Fear is a powerful motivator. It can make us run at lightning speed, slow time down or speed it up, and give us superhuman strength. In its proper place, fear can be a formidable tool. Out of context, it can be debilitating, and lead to negative consequences on many different levels.
Sadly, we live in a fear-based society. We’re bombarded with fear-based messages from all sides—from television programs, from radio, from social media. We get the news and from our “entertainment,” but most of all we get if from advertising. Advertising presents a steady stream of fear-based messages, from the blatant—“ask your doctor about this drug (and if you don’t, you’re risking your health)” to the extremely subtle, and the most subtle form of fear-mongering of all is to instill in us a fear of need.
The poet Gibran says of fear of need:
Is not dread of thirst when your well is full, the thirst which is unquenchable?
Needs can be filled—thirst can be quenched, thirst satisfied. But fear of need creates a hole which can never be filled, a gnawing hunger for more that can never be satisfied.
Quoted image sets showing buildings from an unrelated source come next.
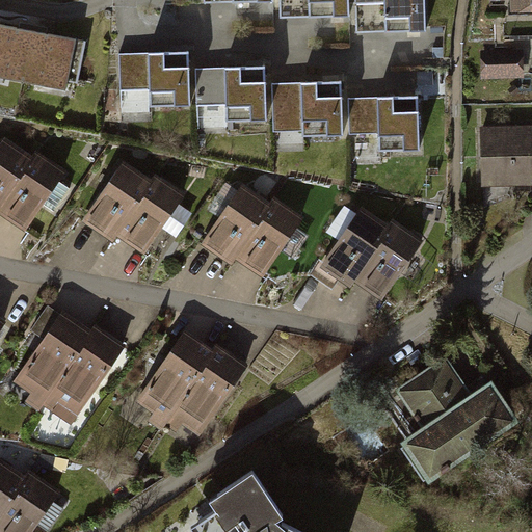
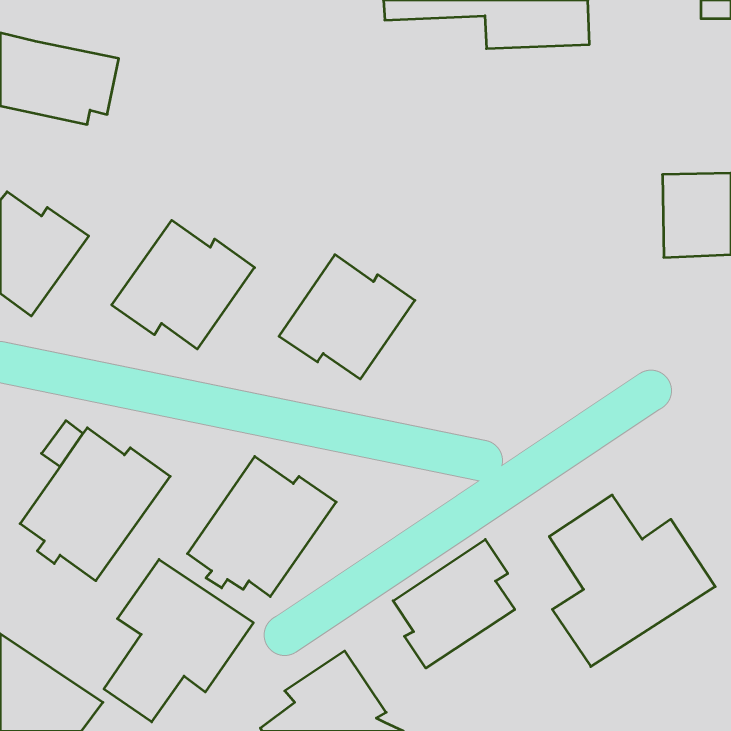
building: [479,51,525,78] -> none
building: [118,53,418,152] -> none
building: [320,206,421,298] -> none
building: none -> [393,539,515,668]
building: none -> [104,559,253,722]

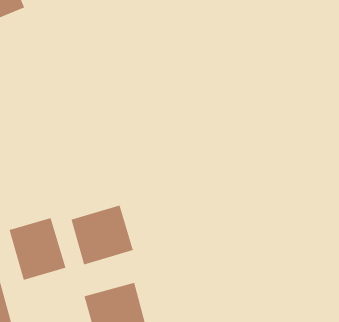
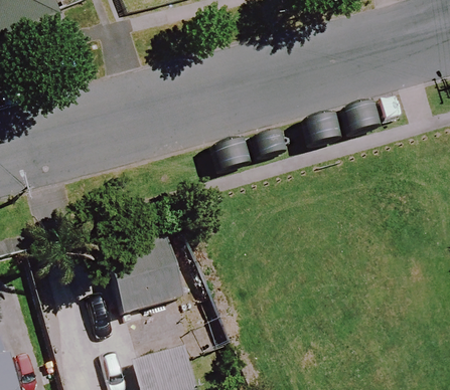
building: [9,217,66,281] -> none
Since there is no real need, the need can never be filled, but which we will go to great lengths to try to gratify. Fear of need is what motivates us to buy car insurance, but it’s also the thing which spurs us to cook more food than we can eat in one meal, to own 10 pairs of shoes, to trade in our cars every two years.
Fear of need is a much more insidious and destructive state than simple need itself. Relax. Examine your motives. There is really nothing to fear.